Recently, my husband and I made the decision to enroll our rambunctious three year old in pee wee soccer. It’s been an interesting six weeks of practices, but it seems like our little boy is finally starting to pick up some of the basics of the game, as well as learning a little about how to work on a team… but there’s other lessons that I’ve learned while on the field with him – especially about self-publishing.
You’ll never know who to listen to
Much of pee wee soccer practice is dedicated to parents yelling two simple words to their children from the sidelines: “NO HANDS!” The kids simply don’t understand why they can’t reach down and use their perfectly capable hands to maneuver the ball into an ideal position. And, of course, just as they start to figure it out, coach blows his whistle and instructs the kids to pick up their soccer balls and move to the center of the field. That’s when the chaos hits and the kids stand paralyzed, unable to discern whether they should listen to coach’s instructions or their parents’ “NO HANDS!” instructions.
In the self-publishing field, there’s countless people who would like to be your “coach,” offering rules and advice that may or may not apply to you and your book. Friends, parents, social media gurus, bloggers, other authors, and so many more. As they all shriek from the sidelines, it’s important to keep your eyes on your goal, discerning the best way to get there by selecting the best role models along the way.
Someone will always be better than you
Even in pee wee soccer, there’s a kid or two who seems to effortlessly master every skill. They’re tiny masters of the craft, always one step ahead of the coach (and making all of the other kids feel bad in the process).
In self-publishing, you’ll see the same. Authors who became near overnight successes, selling millions of copies of their e-books, landing publishing deals, and signing movie deals. It’s easy, of course, to compare yourself to these authors and – in doing so – convincing yourself you should throw in the proverbial towel. However, it’s important to approach your book with clear eyes, unfiltered by the successes and failures of others.

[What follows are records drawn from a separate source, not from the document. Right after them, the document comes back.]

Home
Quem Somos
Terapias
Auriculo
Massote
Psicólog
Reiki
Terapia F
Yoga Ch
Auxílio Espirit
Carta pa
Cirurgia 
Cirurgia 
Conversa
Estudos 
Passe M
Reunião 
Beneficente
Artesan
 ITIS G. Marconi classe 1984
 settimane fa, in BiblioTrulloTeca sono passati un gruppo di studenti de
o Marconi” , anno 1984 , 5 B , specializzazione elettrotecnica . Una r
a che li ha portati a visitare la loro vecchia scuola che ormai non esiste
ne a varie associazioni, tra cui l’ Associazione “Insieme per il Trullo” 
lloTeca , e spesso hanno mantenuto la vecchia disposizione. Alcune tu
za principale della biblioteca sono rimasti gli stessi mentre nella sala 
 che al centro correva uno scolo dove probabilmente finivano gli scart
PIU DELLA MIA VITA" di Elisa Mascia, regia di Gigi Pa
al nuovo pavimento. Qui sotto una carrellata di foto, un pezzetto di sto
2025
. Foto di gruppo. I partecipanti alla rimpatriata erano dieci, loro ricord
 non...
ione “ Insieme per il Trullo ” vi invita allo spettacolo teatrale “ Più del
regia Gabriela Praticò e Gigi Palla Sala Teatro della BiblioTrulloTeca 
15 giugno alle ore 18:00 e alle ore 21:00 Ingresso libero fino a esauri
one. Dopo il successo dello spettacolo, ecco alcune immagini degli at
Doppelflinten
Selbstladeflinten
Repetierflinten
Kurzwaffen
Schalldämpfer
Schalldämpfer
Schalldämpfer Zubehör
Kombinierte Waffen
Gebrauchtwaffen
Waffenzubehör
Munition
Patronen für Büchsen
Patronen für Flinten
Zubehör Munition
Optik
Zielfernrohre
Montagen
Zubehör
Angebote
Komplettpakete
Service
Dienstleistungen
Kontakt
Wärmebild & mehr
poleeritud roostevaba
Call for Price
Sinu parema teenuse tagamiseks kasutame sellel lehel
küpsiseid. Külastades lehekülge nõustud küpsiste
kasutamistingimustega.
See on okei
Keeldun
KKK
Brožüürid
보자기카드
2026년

Focus on your work and your work alone, setting your own benchmarks for success along the way.
You won’t always know when you need a break
As the little ones rush up and down the field, doing their best to dribble, kick, and score, their attention spans stretch to impressive lengths for such tiny people. But, even with all their focus on the ball, it’s important to take breaks before they become overwhelmed and meltdown on the field.
It’s easy to fall victim to the same kind of meltdown as a self-publishing author. Whether you’re buried in notes from your book editor or working a sequel for your novel, you need to schedule breaks to keep yourself sane. Don’t think of your time away from your manuscript or publishing efforts as an indulgence and never feel guilty for stepping away from the keyboard. Instead, know that they’re a necessary part of maintaining your long-term productivity.
Where have you found improbable lessons for your self-publishing adventure?